The public hearing was held sequel to a resolution of the Senate last July mandating the two committees to jointly investigate the allegations of cheating through drop calls by the communications network operators.
Declaring open the forum, the Senate President, Ahmad Lawan said, for quite a long time, the GSM service providers in the country have short changed their customers through drop calls.
“The drop calls shortchange consumers. To me, it’s a very serious issue and we have been with it since as far as I can remember.
“We have been shortchanged for a long time. We consider this development unacceptable.
“We mandated our committees to thoroughly investigate the issue of drop calls. This is in the interest of the people we represent. And even the people who only come to Nigeria either for tourism or business or whatever.
“What happens in Nigeria, especially as far as the attitude and behavior of the service providers hardly happens anywhere in the world.
“What MTN does in Nigeria, MTN doesn’t do that in South Africa. All other service providers are also culpable. We have witnessed it for years. Maybe the time has come for us to reject it.
“Going forward, it’s not only making it better, but what happened to all the money that we paid for no service rendered.
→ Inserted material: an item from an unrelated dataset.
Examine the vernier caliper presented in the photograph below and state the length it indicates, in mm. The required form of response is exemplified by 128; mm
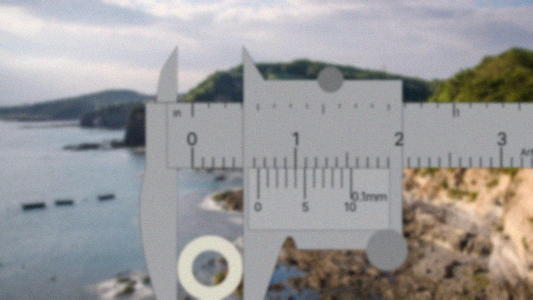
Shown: 6.4; mm
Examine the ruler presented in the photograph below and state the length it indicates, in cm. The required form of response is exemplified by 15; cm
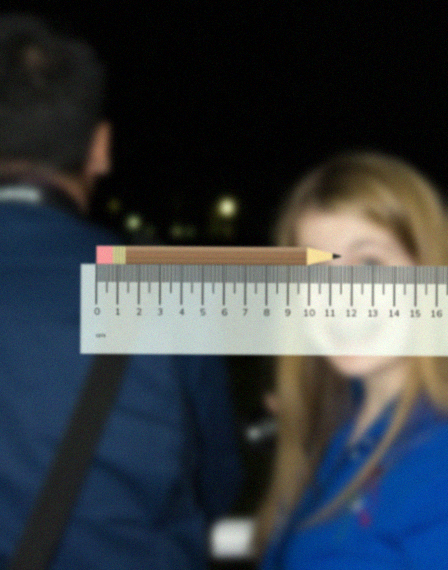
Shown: 11.5; cm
“I think the committee should insist on what happens to all the money people in this country paid for no service. Other countries give money back. But here you denied us and you don’t give one Kobo.
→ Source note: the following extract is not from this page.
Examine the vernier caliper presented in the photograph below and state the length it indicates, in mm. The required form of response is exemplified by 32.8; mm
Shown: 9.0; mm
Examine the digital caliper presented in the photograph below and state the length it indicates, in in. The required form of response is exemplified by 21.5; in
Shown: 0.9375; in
“So this public hearing is not going to be like the other previous ones. Everybody complain of drop calls except the operators because that is booming business for them.
“And the kind of market that we have in Nigeria, is such that you don’t have this market anywhere in the world.
“When a Nigerian will have three lines, yet we don’t get the service that we paid for,” Lawan said.
The Senate President also accused the regulatory authority, Nigerian Communications Commission (NCC) of not doing enough to check the sharp practices by the service providers.
“NCC will have to sit up because NCC, sometimes, is either inept or it is simply flowing with the service providers.
“So we want to see a situation that this public hearing will provide a way out to save us as Nigerians. That when we pay for services, we get value for money. That is business.
“Maybe it’s difficult to say if you can’t perform, get out of the country, maybe it’s difficult but it is not impossible.
“Whoever will provide better Service, I think Nigerians will be better advised to use that service whatever it takes and whoever is not, Nigerians should avoid such service provider. But at the moment, all the service providers are involved in these drop calls,” Lawan said.
Photo caption:
President of the Senate, Ahmad Lawan, with the Chairman of Senate Committee on Communications, Senator Oluremi Tinubu, during the joint public hearing of Senate Committees on Communications and Trade & Investment at the National Assembly on Wednesday, February 19, 2020.